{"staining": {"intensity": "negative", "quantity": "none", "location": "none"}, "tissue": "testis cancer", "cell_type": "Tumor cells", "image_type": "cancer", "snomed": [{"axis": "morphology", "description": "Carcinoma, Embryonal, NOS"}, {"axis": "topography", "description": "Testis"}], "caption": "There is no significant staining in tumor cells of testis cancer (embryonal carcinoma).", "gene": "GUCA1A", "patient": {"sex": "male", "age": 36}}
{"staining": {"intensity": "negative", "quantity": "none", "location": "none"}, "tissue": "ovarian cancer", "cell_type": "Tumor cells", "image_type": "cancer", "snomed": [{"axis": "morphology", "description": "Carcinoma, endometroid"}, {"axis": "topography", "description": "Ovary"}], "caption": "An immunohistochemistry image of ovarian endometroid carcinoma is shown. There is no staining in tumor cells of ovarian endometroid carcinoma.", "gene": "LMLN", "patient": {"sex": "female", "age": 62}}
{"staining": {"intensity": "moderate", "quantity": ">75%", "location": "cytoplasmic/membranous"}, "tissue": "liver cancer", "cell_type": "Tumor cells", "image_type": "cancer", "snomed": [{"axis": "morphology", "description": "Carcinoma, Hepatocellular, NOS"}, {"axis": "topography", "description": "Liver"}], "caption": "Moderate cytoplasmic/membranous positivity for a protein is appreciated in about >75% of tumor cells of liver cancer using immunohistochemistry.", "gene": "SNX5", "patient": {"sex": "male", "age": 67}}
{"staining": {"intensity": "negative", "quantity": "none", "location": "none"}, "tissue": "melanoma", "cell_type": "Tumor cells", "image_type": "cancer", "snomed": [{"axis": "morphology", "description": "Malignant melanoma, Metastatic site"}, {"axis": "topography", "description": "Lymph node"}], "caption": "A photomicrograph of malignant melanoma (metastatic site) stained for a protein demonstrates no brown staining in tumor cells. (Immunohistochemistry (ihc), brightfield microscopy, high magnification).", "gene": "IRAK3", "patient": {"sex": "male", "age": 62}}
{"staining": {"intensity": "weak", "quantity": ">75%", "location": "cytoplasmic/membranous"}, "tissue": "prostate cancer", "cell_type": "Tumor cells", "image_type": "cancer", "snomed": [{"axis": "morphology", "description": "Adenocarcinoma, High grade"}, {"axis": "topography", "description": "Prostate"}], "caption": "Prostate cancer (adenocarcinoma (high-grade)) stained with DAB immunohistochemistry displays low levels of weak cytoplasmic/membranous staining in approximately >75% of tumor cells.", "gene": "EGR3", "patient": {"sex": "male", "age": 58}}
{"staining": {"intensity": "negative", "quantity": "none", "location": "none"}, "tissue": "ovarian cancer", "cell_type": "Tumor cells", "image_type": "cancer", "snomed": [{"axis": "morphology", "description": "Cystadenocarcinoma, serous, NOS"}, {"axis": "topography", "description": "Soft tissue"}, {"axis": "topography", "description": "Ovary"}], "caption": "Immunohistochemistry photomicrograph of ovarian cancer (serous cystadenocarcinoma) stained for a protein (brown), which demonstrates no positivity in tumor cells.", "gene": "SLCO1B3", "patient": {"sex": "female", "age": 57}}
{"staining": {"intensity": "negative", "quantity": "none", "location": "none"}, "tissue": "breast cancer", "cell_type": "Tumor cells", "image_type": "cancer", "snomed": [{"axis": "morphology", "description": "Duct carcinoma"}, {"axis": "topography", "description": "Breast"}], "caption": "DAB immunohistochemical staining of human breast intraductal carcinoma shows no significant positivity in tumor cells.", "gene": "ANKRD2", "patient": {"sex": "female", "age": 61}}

| What is being asked |
Lines that hold "There" are the ones to copy, so pick each out from the data.

| Task response |
{"staining": {"intensity": "negative", "quantity": "none", "location": "none"}, "tissue": "testis cancer", "cell_type": "Tumor cells", "image_type": "cancer", "snomed": [{"axis": "morphology", "description": "Carcinoma, Embryonal, NOS"}, {"axis": "topography", "description": "Testis"}], "caption": "There is no significant staining in tumor cells of testis cancer (embryonal carcinoma).", "gene": "GUCA1A", "patient": {"sex": "male", "age": 36}}
{"staining": {"intensity": "negative", "quantity": "none", "location": "none"}, "tissue": "ovarian cancer", "cell_type": "Tumor cells", "image_type": "cancer", "snomed": [{"axis": "morphology", "description": "Carcinoma, endometroid"}, {"axis": "topography", "description": "Ovary"}], "caption": "An immunohistochemistry image of ovarian endometroid carcinoma is shown. There is no staining in tumor cells of ovarian endometroid carcinoma.", "gene": "LMLN", "patient": {"sex": "female", "age": 62}}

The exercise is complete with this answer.